Una llovizna de minúsculas flores

Entonces entraron al cuarto de José Arcadio Buendía, lo sacudieron con todas sus fuerzas, le gritaron al oído, le pusieron un espejo frente a las fosas nasales, pero no pudieron despertarlo. Poco después, cuando el carpintero le tomaba las medidas para el ataúd, vieron a través de la ventana que estaba cayendo una llovizna de minúsculas flores amarillas. Cayeron toda la noche sobre el pueblo en una tormenta silenciosa, y cubrieron los techos y atascaron las puertas, y sofocaron a los animales que durmieron a la intemperie. Tantas flores cayeron del cielo, que las calles amanecieron tapizadas de una colcha compacta, y tuvieron que despejarlas con palas y rastrillos para que pudiera pasar en entierro.

Then they went into José Arcadio Buendía’s room, shook him as hard as they could, shouted in his ear, put a mirror in front of his nostrils, but they could not awaken him. A short time later, when the carpenter was taking measurements for the coffin, through the window they saw a light rain of tiny yellow flowers falling. They fell on the town all through the night in a silent storm, and they covered the roofs and blocked the doors and smothered the animals who slept outdoors. So many flowers fell from the sky that in the morning the streets were carpeted with a compact cushion and they had to clear them away with shovels and rakes so that the funeral procession could pass by. – trans. Gregory Rabassa

In honor of Gabriel García Márquez’s life, the editors at Pterodáctilo have asked contributors to continue the conversation.

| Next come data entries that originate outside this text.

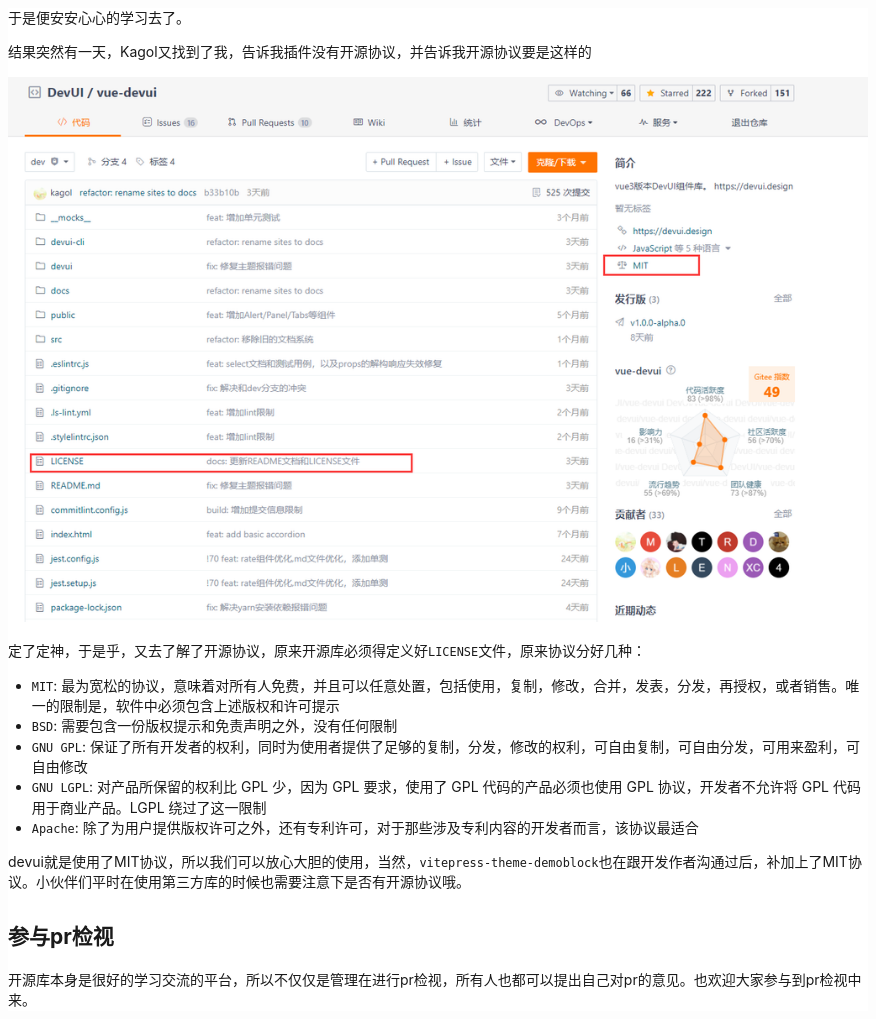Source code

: 于是便安安心心的学习去了。

结果突然有一天，Kagol又找到了我，告诉我插件没有开源协议，并告诉我开源协议要是这样的
<p>
<img src="./static/css.md/chat3.png">
</p>

定了定神，于是乎，又去了解了开源协议，原来开源库必须得定义好`LICENSE`文件，原来协议分好几种：

- `MIT`: 最为宽松的协议，意味着对所有人免费，并且可以任意处置，包括使用，复制，修改，合并，发表，分发，再授权，或者销售。唯一的限制是，软件中必须包含上述版权和许可提示
- `BSD`: 需要包含一份版权提示和免责声明之外，没有任何限制
- `GNU GPL`: 保证了所有开发者的权利，同时为使用者提供了足够的复制，分发，修改的权利，可自由复制，可自由分发，可用来盈利，可自由修改
- `GNU LGPL`: 对产品所保留的权利比 GPL 少，因为 GPL 要求，使用了 GPL 代码的产品必须也使用 GPL 协议，开发者不允许将 GPL 代码用于商业产品。LGPL 绕过了这一限制
- `Apache`: 除了为用户提供版权许可之外，还有专利许可，对于那些涉及专利内容的开发者而言，该协议最适合

devui就是使用了MIT协议，所以我们可以放心大胆的使用，当然，`vitepress-theme-demoblock`也在跟开发作者沟通过后，补加上了MIT协议。小伙伴们平时在使用第三方库的时候也需要注意下是否有开源协议哦。

## 参与pr检视
开源库本身是很好的学习交流的平台，所以不仅仅是管理在进行pr检视，所有人也都可以提出自己对pr的意见。也欢迎大家参与到pr检视中来。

Scholarly debates rage over García Márquez, but I only have personal feelings to offer.

I first read García Márquez when I was living in Israel. I found a copy of Love in the Time of Cholera at a used bookstore in Jerusalem and I read it because I was starved for novels. It was like the first time you drink coffee after trying to quit, or like coming home from a long trip and finding you left the windows open.

Later at a library in Concord Massachusetts, I checked out a big hardcover copy of Cien años de soledad when I was applying to graduate school. I think I hoped it would give me some kind of authority, and I carried it around with me every day. At 606 pages that is no small task. But I never would have opened it except that my coffee spilled and I had to purchase it from the library and at that point reading it made good economic sense.

I believe that the chapter where José Arcadio Buendía encounters the ice is one of the greatest moments in literary history. And of all the passages of all the books that I hold close, the one copied above is maybe my favorite. In my memory it was memorializing Melqíuades, but returning to it now it is when the first José Arcadio Buendía dies, my favorite of all the Buendías.

The Spanish is transcribed from that copy from Massachusetts. The English is from a 1980s paperback I borrowed from an aunt, who made me swear to give it back, because it was given to her by someone she loved.